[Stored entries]
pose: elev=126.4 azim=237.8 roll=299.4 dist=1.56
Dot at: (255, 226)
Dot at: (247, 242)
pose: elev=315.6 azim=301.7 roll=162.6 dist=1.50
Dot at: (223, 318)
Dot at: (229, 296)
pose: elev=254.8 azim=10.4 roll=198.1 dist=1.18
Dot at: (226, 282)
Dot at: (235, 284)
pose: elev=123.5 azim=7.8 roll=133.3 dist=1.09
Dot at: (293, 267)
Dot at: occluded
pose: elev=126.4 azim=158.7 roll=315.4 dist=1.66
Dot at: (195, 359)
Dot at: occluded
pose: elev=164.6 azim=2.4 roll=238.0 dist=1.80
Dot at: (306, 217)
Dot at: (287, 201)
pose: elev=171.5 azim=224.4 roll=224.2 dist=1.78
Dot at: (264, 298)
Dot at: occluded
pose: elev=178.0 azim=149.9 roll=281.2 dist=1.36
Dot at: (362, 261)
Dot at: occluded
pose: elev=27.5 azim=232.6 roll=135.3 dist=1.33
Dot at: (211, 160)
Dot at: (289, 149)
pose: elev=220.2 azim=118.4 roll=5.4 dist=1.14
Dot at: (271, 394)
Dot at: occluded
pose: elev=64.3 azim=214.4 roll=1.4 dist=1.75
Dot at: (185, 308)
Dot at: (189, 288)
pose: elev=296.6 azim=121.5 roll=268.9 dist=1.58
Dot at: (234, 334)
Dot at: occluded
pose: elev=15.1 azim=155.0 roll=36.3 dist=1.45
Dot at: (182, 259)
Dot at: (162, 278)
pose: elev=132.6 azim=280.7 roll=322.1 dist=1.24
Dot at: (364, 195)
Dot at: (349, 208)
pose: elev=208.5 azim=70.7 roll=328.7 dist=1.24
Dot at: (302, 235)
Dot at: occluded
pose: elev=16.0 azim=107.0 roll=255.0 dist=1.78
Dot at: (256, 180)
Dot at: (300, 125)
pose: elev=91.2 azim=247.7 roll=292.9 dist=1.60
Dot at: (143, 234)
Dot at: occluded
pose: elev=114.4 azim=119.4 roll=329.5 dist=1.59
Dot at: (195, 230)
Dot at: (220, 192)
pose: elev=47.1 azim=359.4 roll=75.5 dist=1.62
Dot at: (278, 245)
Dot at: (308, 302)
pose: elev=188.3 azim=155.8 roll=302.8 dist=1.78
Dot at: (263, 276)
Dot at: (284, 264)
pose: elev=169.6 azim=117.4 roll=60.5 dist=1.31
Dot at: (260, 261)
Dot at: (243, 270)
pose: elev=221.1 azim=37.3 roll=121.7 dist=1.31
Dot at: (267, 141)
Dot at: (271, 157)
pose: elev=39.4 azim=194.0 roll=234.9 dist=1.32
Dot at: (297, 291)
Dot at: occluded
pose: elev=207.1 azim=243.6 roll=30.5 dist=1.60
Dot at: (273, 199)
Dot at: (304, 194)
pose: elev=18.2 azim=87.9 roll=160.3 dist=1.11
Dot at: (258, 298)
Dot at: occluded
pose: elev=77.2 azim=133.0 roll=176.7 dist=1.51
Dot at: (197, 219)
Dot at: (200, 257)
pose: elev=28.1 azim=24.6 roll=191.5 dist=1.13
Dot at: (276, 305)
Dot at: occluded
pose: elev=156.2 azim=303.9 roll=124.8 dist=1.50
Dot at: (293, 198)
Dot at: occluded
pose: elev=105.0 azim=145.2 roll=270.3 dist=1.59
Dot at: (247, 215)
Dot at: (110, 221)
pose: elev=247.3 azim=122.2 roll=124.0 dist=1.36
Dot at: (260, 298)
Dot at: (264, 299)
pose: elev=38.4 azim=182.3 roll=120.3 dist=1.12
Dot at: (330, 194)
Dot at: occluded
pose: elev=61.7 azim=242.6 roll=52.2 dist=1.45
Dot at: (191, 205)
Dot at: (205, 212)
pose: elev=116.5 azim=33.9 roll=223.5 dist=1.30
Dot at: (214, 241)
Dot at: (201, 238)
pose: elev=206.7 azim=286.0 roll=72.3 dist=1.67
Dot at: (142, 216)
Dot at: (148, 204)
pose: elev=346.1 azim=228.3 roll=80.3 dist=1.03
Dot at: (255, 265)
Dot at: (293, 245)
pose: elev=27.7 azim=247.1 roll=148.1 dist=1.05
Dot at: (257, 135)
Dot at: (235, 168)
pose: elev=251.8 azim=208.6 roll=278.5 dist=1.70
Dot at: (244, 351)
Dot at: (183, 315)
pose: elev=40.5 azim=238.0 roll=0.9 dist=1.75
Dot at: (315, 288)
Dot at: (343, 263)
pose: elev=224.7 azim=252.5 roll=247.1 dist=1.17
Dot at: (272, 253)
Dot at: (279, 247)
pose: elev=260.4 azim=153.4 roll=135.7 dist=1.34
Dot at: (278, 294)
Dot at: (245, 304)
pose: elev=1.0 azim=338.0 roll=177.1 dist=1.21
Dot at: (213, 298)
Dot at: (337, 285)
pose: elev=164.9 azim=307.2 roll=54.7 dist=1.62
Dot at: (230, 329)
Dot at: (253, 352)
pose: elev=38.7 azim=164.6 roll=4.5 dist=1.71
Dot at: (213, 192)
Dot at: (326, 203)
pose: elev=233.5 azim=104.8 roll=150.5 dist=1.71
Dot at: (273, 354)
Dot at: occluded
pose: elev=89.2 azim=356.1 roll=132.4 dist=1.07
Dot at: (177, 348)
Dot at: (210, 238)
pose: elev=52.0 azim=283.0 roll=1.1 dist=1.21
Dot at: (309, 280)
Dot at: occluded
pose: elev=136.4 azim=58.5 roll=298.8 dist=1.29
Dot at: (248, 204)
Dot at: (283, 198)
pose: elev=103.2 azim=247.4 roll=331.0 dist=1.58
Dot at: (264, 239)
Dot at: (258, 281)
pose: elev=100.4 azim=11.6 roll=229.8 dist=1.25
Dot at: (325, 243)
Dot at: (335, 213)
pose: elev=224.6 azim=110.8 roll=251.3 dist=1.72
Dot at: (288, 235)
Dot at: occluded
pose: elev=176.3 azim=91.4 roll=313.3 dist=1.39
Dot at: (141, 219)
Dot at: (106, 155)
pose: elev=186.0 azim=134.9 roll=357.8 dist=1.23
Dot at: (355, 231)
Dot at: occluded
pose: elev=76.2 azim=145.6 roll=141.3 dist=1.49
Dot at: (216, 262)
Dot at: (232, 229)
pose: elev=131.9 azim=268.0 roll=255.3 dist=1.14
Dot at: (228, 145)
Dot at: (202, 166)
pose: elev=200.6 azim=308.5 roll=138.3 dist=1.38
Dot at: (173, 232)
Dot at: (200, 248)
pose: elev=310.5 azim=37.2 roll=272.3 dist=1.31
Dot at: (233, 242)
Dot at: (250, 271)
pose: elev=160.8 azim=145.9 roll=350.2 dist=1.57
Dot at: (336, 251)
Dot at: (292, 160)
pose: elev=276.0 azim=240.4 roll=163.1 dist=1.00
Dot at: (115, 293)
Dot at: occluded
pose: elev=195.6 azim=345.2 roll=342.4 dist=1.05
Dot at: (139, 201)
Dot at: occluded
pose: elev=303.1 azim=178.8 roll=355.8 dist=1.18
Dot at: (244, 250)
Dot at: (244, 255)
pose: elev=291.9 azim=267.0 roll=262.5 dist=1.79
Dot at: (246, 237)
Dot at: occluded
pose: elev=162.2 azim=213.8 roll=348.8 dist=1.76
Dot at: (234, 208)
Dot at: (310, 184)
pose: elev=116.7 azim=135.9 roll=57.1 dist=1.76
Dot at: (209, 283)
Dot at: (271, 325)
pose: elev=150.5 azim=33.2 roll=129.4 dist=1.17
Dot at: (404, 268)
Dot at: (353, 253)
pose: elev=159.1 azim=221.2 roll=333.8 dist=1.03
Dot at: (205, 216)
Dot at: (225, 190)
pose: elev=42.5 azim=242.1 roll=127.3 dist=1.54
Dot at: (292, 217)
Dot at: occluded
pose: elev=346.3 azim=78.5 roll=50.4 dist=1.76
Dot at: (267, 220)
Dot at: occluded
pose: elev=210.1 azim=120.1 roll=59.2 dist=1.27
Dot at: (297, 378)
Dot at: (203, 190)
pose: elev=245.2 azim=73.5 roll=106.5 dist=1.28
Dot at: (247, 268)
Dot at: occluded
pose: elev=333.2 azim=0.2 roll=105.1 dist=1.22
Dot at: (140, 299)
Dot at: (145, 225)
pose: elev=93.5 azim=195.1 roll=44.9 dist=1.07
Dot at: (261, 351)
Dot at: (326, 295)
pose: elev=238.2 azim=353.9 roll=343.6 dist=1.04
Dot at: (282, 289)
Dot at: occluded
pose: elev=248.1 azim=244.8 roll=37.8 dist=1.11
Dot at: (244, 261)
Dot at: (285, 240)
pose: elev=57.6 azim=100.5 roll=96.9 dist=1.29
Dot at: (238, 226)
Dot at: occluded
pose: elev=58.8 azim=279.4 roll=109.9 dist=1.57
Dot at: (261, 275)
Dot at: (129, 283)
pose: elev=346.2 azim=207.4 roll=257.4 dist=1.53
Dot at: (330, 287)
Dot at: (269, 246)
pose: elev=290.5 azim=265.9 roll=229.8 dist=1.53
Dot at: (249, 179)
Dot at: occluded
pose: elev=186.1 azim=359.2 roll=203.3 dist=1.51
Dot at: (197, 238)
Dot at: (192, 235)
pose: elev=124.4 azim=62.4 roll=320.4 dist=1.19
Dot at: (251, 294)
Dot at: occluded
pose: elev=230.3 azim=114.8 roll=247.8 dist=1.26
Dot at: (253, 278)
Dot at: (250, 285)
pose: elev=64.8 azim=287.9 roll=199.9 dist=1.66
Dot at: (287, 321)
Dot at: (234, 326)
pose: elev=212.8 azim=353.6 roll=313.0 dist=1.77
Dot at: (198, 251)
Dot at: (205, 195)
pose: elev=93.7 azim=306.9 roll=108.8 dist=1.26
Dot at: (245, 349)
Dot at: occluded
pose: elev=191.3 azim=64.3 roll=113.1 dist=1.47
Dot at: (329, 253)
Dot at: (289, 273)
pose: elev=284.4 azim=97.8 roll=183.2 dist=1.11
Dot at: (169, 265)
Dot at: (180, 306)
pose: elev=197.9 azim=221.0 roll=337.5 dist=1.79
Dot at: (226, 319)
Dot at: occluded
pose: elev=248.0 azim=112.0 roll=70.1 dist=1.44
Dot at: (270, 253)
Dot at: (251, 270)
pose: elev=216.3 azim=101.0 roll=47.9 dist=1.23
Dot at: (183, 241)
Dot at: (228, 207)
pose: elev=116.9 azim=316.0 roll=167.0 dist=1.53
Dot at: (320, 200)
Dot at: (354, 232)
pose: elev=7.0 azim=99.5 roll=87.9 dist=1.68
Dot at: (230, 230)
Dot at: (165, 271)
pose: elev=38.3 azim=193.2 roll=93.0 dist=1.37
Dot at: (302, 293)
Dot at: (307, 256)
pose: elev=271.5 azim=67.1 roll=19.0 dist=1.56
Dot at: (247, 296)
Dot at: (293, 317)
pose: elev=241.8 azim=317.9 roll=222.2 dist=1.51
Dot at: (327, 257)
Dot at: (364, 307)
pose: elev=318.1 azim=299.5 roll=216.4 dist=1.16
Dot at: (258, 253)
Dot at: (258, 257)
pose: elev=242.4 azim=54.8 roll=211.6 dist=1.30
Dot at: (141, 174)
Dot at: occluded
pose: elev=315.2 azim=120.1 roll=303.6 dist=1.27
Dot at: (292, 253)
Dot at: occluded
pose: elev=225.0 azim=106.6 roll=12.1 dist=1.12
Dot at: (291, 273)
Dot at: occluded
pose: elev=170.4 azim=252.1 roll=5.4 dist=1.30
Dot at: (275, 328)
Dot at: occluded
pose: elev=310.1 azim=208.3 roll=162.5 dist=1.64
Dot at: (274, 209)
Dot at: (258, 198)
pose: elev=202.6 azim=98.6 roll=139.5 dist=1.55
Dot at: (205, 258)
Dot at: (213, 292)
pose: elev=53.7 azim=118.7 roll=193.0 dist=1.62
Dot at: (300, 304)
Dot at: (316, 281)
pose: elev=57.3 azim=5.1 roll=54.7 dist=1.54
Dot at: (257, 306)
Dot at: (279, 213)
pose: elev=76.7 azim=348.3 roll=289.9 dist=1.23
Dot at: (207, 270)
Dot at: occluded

__INSTRUCTIONS TO FOLLOW__: Render the lines of the data between the line containing "pose: elev=224.6 azim=110.8" and the line containing "Dot at: (326, 295)", inclusive, as a Markdown table with the columns "Row" and "Entry", numbering each line in order and leaving out any blank lines.

__WRITTEN SOLUTION__:
| Row | Entry |
|---|---|
| 1 | pose: elev=224.6 azim=110.8 roll=251.3 dist=1.72 |
| 2 | Dot at: (288, 235) |
| 3 | Dot at: occluded |
| 4 | pose: elev=176.3 azim=91.4 roll=313.3 dist=1.39 |
| 5 | Dot at: (141, 219) |
| 6 | Dot at: (106, 155) |
| 7 | pose: elev=186.0 azim=134.9 roll=357.8 dist=1.23 |
| 8 | Dot at: (355, 231) |
| 9 | Dot at: occluded |
| 10 | pose: elev=76.2 azim=145.6 roll=141.3 dist=1.49 |
| 11 | Dot at: (216, 262) |
| 12 | Dot at: (232, 229) |
| 13 | pose: elev=131.9 azim=268.0 roll=255.3 dist=1.14 |
| 14 | Dot at: (228, 145) |
| 15 | Dot at: (202, 166) |
| 16 | pose: elev=200.6 azim=308.5 roll=138.3 dist=1.38 |
| 17 | Dot at: (173, 232) |
| 18 | Dot at: (200, 248) |
| 19 | pose: elev=310.5 azim=37.2 roll=272.3 dist=1.31 |
| 20 | Dot at: (233, 242) |
| 21 | Dot at: (250, 271) |
| 22 | pose: elev=160.8 azim=145.9 roll=350.2 dist=1.57 |
| 23 | Dot at: (336, 251) |
| 24 | Dot at: (292, 160) |
| 25 | pose: elev=276.0 azim=240.4 roll=163.1 dist=1.00 |
| 26 | Dot at: (115, 293) |
| 27 | Dot at: occluded |
| 28 | pose: elev=195.6 azim=345.2 roll=342.4 dist=1.05 |
| 29 | Dot at: (139, 201) |
| 30 | Dot at: occluded |
| 31 | pose: elev=303.1 azim=178.8 roll=355.8 dist=1.18 |
| 32 | Dot at: (244, 250) |
| 33 | Dot at: (244, 255) |
| 34 | pose: elev=291.9 azim=267.0 roll=262.5 dist=1.79 |
| 35 | Dot at: (246, 237) |
| 36 | Dot at: occluded |
| 37 | pose: elev=162.2 azim=213.8 roll=348.8 dist=1.76 |
| 38 | Dot at: (234, 208) |
| 39 | Dot at: (310, 184) |
| 40 | pose: elev=116.7 azim=135.9 roll=57.1 dist=1.76 |
| 41 | Dot at: (209, 283) |
| 42 | Dot at: (271, 325) |
| 43 | pose: elev=150.5 azim=33.2 roll=129.4 dist=1.17 |
| 44 | Dot at: (404, 268) |
| 45 | Dot at: (353, 253) |
| 46 | pose: elev=159.1 azim=221.2 roll=333.8 dist=1.03 |
| 47 | Dot at: (205, 216) |
| 48 | Dot at: (225, 190) |
| 49 | pose: elev=42.5 azim=242.1 roll=127.3 dist=1.54 |
| 50 | Dot at: (292, 217) |
| 51 | Dot at: occluded |
| 52 | pose: elev=346.3 azim=78.5 roll=50.4 dist=1.76 |
| 53 | Dot at: (267, 220) |
| 54 | Dot at: occluded |
| 55 | pose: elev=210.1 azim=120.1 roll=59.2 dist=1.27 |
| 56 | Dot at: (297, 378) |
| 57 | Dot at: (203, 190) |
| 58 | pose: elev=245.2 azim=73.5 roll=106.5 dist=1.28 |
| 59 | Dot at: (247, 268) |
| 60 | Dot at: occluded |
| 61 | pose: elev=333.2 azim=0.2 roll=105.1 dist=1.22 |
| 62 | Dot at: (140, 299) |
| 63 | Dot at: (145, 225) |
| 64 | pose: elev=93.5 azim=195.1 roll=44.9 dist=1.07 |
| 65 | Dot at: (261, 351) |
| 66 | Dot at: (326, 295) |